Friday, July 17, 2009

From the beginning: Definition and causes

Let's start with a definition:

Suicide is the act of someone deliberately taking one's own life. Suicidal behavior is any deliberate action with potentially life-threatening consequences, such as shooting oneself with intention to kill oneself, taking a drug overdose intentionally, or deliberately crashing a car in hope to not be alive anymore.

Causes:

Suicidal thoughts and behaviors often occur in response to circumstances that are perceived or realized as overwhelming and intolerable, such as:

  • Death of a loved one
  • Family member who committed suicide (almost always someone who shared a common mood disorder)
  • Emotional Trauma
  • Guilty feelings
  • Physical illness
  • Financial problems
  • Social Isolation
  • Aging

There are many other causes for suicide. It is important to realize that anyone is at risk depending on their genetics and learned psychological well being. Something that causes one person to consider suicide would not be something to cause another person to consider suicide, but anyone could have something that could cause them to consider ending their life!

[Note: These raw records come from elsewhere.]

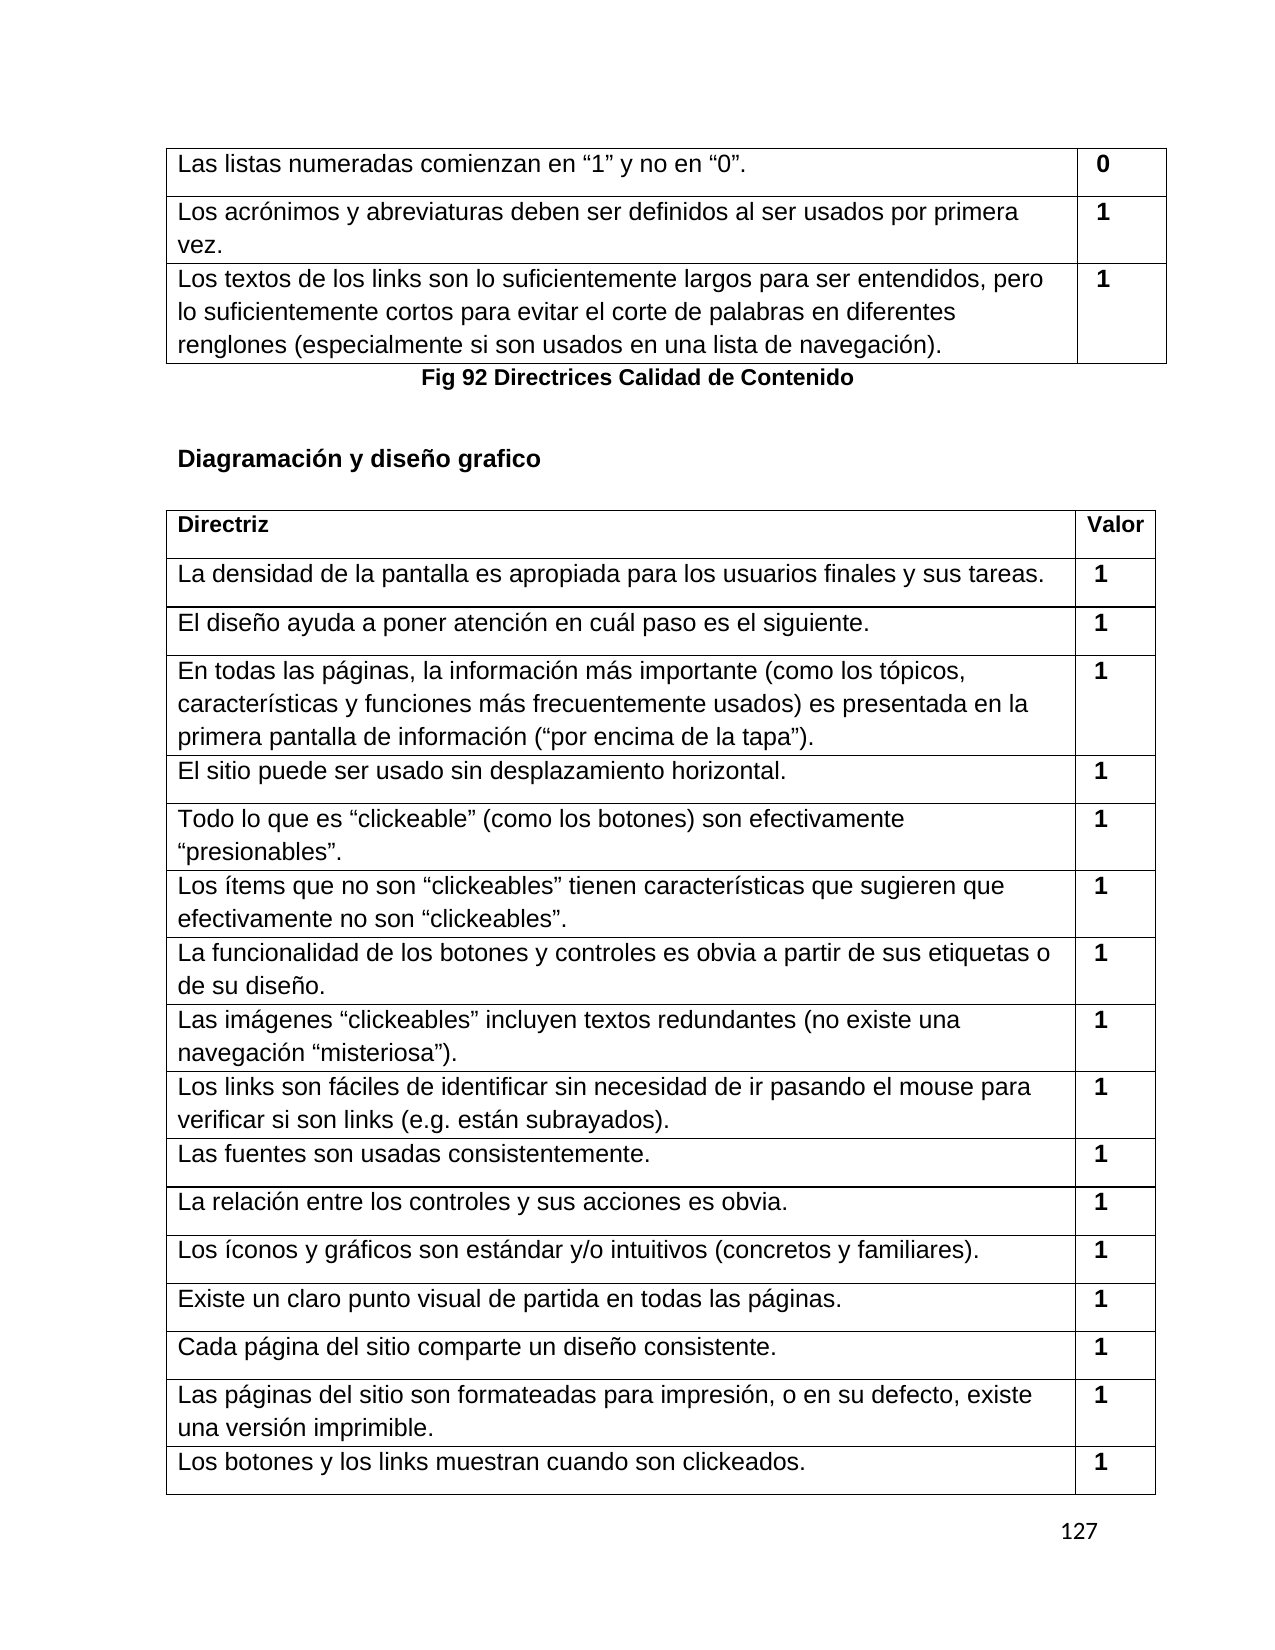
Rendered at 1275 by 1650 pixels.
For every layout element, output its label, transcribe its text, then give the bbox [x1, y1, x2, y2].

table_cell 1 [1076, 1332, 1155, 1379]
table_cell 1 [1076, 804, 1155, 870]
table_cell Los textos de los links son lo suficientemente largos para ser entendidos, pero lo suficientemente cortos para evitar el corte de palabras en diferentes renglones (especialmente si son usados en una lista de navegación). [167, 264, 1077, 363]
table_cell Las páginas del sitio son formateadas para impresión, o en su defecto, existe una versión imprimible. [167, 1380, 1075, 1446]
table_cell Existe un claro punto visual de partida en todas las páginas. [167, 1284, 1075, 1331]
table_cell 1 [1076, 656, 1155, 755]
table_cell La relación entre los controles y sus acciones es obvia. [167, 1188, 1075, 1234]
table_cell 1 [1076, 1380, 1155, 1446]
table_cell Los links son fáciles de identificar sin necesidad de ir pasando el mouse para verificar si son links (e.g. están subrayados). [167, 1072, 1075, 1138]
table_cell Todo lo que es “clickeable” (como los botones) son efectivamente “presionables”. [167, 804, 1075, 870]
table_cell 1 [1076, 1005, 1155, 1071]
table_header Directriz [167, 511, 1075, 558]
table_cell 1 [1078, 197, 1166, 263]
table_cell La densidad de la pantalla es apropiada para los usuarios finales y sus tareas. [167, 559, 1075, 606]
table_cell En todas las páginas, la información más importante (como los tópicos, características y funciones más frecuentemente usados) es presentada en la primera pantalla de información (“por encima de la tapa”). [167, 656, 1075, 755]
table_cell Los ítems que no son “clickeables” tienen características que sugieren que efectivamente no son “clickeables”. [167, 871, 1075, 937]
text Diagramación y diseño grafico [177, 444, 1098, 473]
table_cell 1 [1076, 1188, 1155, 1234]
table_cell 1 [1076, 871, 1155, 937]
table_cell La funcionalidad de los botones y controles es obvia a partir de sus etiquetas o de su diseño. [167, 938, 1075, 1004]
table_cell Las listas numeradas comienzan en “1” y no en “0”. [167, 149, 1077, 196]
table_cell Cada página del sitio comparte un diseño consistente. [167, 1332, 1075, 1379]
table_cell 1 [1076, 1139, 1155, 1186]
table_cell Los íconos y gráficos son estándar y/o intuitivos (concretos y familiares). [167, 1236, 1075, 1283]
table_cell Los acrónimos y abreviaturas deben ser definidos al ser usados por primera vez. [167, 197, 1077, 263]
table_cell El diseño ayuda a poner atención en cuál paso es el siguiente. [167, 608, 1075, 654]
table_cell 1 [1076, 559, 1155, 606]
table_cell Las fuentes son usadas consistentemente. [167, 1139, 1075, 1186]
table_cell 1 [1076, 756, 1155, 803]
table_cell Los botones y los links muestran cuando son clickeados. [167, 1447, 1075, 1494]
text Fig 92 Directrices Calidad de Contenido [177, 364, 1098, 390]
table_cell El sitio puede ser usado sin desplazamiento horizontal. [167, 756, 1075, 803]
table_cell 1 [1076, 1284, 1155, 1331]
table_cell 1 [1076, 938, 1155, 1004]
table_cell 1 [1078, 264, 1166, 363]
table_header Valor [1076, 511, 1155, 558]
table_cell Las imágenes “clickeables” incluyen textos redundantes (no existe una navegación “misteriosa”). [167, 1005, 1075, 1071]
table_cell 0 [1078, 149, 1166, 196]
table_cell 1 [1076, 608, 1155, 654]
table_cell 1 [1076, 1447, 1155, 1494]
table_cell 1 [1076, 1236, 1155, 1283]
table_cell 1 [1076, 1072, 1155, 1138]
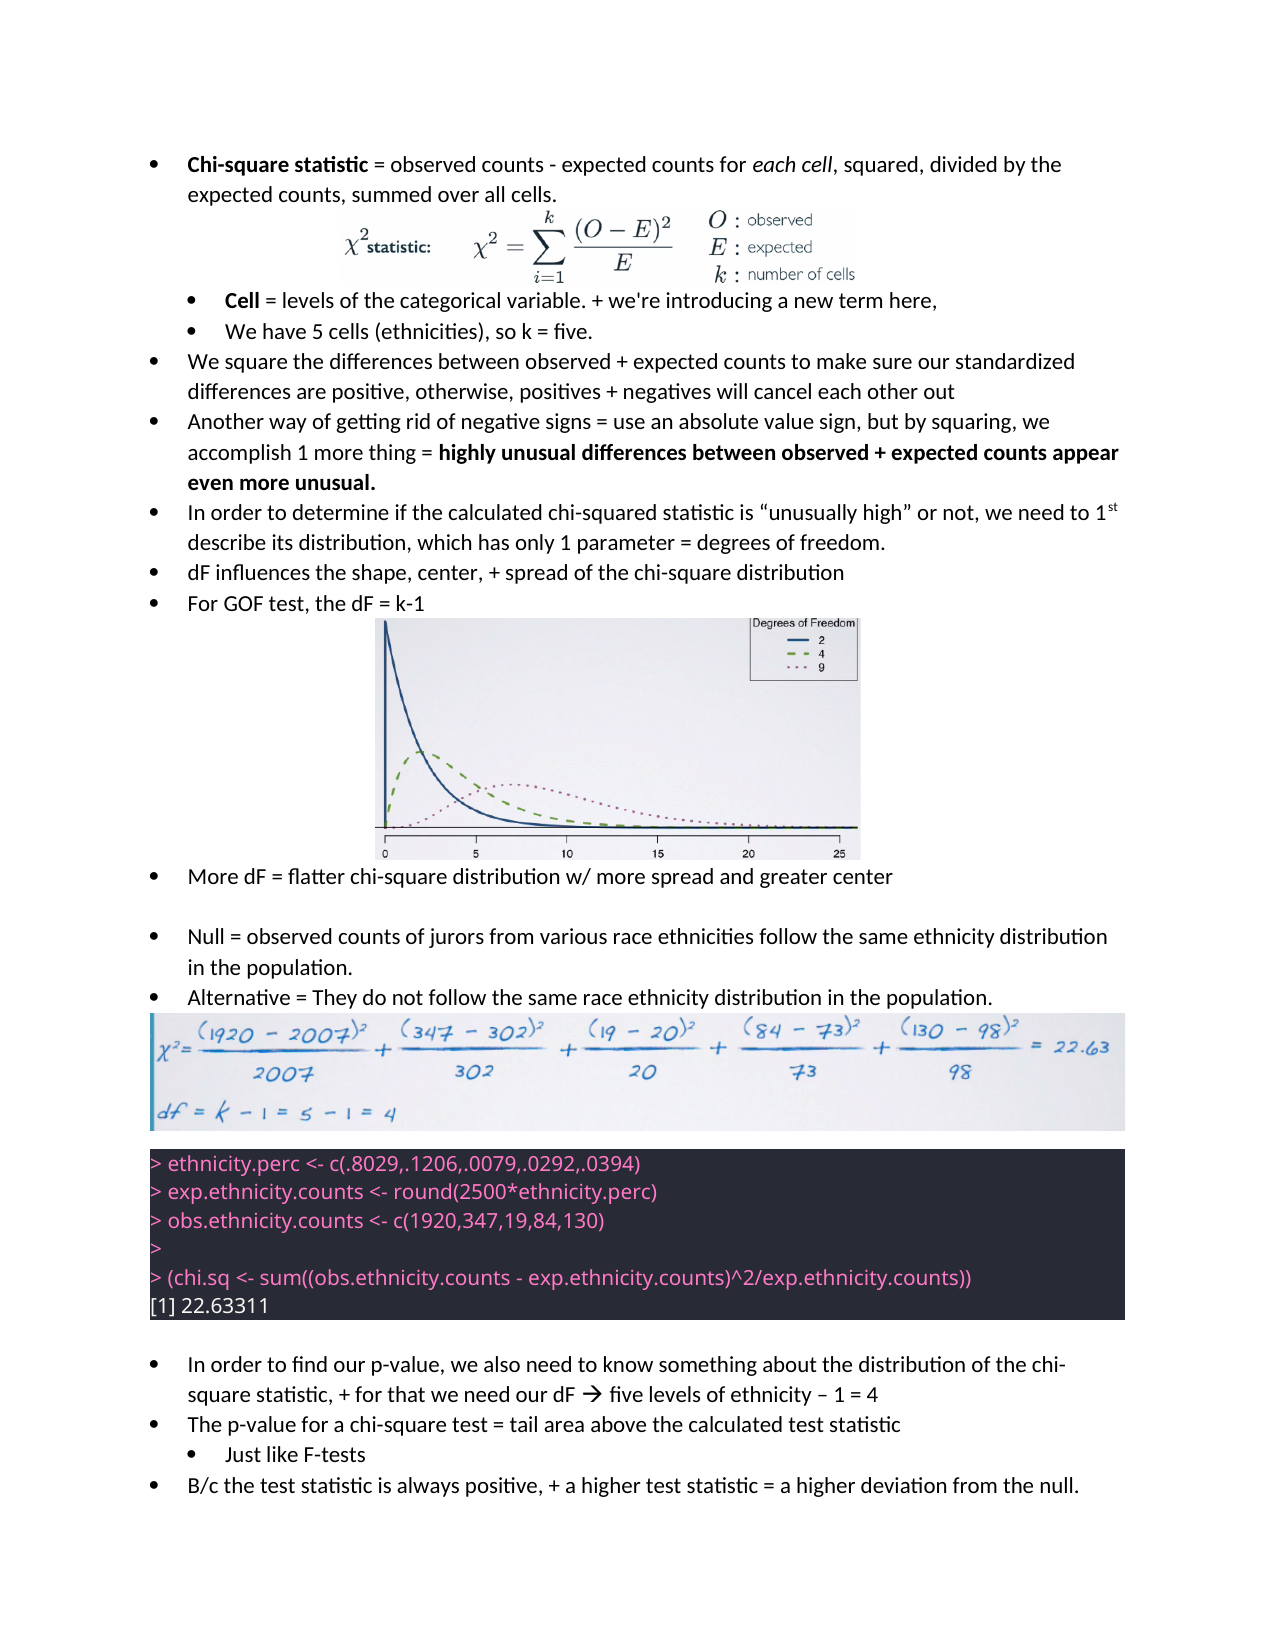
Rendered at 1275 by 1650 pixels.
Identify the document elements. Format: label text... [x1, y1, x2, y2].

Does the cause is different for everyone who considers suicide...it is most important to know how to recognize warning signs or indications of suicidal thought and what to do...!

1 comment:

  1. At a training recently, the topic of assisted suicide came up during a conversation about suicide. The facilitator had a "pearl" of wisdom for the group when discussing suicide vs. "assisted suicide" (or euthenasia:
    Euthenasia is the ending of a death process....while Suicide is the ending of a life process. Very cool way to differentiate the two.